WORKING DATA:
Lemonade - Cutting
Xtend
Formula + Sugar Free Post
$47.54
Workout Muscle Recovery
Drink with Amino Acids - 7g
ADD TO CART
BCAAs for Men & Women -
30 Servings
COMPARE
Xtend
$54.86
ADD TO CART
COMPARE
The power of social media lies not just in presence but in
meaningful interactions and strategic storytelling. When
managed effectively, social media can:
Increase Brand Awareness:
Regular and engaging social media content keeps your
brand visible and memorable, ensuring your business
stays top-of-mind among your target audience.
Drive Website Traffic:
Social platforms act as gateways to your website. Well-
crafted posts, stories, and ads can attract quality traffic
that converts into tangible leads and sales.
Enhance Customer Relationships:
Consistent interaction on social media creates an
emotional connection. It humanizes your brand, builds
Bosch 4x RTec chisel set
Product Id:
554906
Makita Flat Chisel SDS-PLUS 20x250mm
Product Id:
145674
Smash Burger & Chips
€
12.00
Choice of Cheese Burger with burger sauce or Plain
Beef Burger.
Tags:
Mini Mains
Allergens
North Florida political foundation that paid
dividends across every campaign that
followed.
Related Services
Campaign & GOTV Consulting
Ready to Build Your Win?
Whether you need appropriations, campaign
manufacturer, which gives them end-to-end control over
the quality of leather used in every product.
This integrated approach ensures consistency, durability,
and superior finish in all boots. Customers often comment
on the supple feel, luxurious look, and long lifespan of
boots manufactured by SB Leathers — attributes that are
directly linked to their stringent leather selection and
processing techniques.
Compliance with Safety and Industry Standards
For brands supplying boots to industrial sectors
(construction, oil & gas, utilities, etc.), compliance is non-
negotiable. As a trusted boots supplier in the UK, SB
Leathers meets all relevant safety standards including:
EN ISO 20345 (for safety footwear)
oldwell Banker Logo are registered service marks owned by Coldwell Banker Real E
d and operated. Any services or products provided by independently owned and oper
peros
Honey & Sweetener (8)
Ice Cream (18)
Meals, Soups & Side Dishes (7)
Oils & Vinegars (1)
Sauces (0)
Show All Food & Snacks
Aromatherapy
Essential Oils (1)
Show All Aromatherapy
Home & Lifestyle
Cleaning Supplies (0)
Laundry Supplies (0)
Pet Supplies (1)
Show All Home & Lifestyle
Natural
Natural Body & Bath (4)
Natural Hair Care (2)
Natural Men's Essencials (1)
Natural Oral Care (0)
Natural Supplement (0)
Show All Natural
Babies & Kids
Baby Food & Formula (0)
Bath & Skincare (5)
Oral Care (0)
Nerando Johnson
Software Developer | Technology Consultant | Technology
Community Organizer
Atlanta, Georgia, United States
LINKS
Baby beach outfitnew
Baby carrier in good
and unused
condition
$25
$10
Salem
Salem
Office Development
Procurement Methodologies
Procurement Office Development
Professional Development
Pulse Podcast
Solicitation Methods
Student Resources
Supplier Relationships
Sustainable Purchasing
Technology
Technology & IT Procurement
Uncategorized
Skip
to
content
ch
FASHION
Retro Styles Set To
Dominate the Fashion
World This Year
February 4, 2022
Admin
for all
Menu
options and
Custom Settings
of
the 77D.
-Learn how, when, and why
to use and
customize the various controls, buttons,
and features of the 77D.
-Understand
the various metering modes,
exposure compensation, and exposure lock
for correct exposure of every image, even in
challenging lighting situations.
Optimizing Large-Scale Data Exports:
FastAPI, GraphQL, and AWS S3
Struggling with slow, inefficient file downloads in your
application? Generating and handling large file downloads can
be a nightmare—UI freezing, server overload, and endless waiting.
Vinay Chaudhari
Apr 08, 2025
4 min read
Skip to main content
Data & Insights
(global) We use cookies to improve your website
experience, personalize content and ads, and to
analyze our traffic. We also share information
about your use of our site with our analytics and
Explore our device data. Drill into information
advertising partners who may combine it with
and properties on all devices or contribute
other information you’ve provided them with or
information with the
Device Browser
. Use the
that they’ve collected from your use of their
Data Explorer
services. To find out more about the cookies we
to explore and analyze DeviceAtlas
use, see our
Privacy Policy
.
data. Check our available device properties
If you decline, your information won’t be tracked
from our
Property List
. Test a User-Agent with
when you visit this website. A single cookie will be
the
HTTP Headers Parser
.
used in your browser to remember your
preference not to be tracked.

THE TASK:
Taking the line that contains "Optimizing Large-Scale Data" as the first and the last line of the material as the final one, transcribe that span exactly and include nothing else.

ANSWER TO THE EXERCISE:
Optimizing Large-Scale Data Exports:
FastAPI, GraphQL, and AWS S3
Struggling with slow, inefficient file downloads in your
application? Generating and handling large file downloads can
be a nightmare—UI freezing, server overload, and endless waiting.
Vinay Chaudhari
Apr 08, 2025
4 min read
Skip to main content
Data & Insights
(global) We use cookies to improve your website
experience, personalize content and ads, and to
analyze our traffic. We also share information
about your use of our site with our analytics and
Explore our device data. Drill into information
advertising partners who may combine it with
and properties on all devices or contribute
other information you’ve provided them with or
information with the
Device Browser
. Use the
that they’ve collected from your use of their
Data Explorer
services. To find out more about the cookies we
to explore and analyze DeviceAtlas
use, see our
Privacy Policy
.
data. Check our available device properties
If you decline, your information won’t be tracked
from our
Property List
. Test a User-Agent with
when you visit this website. A single cookie will be
the
HTTP Headers Parser
.
used in your browser to remember your
preference not to be tracked.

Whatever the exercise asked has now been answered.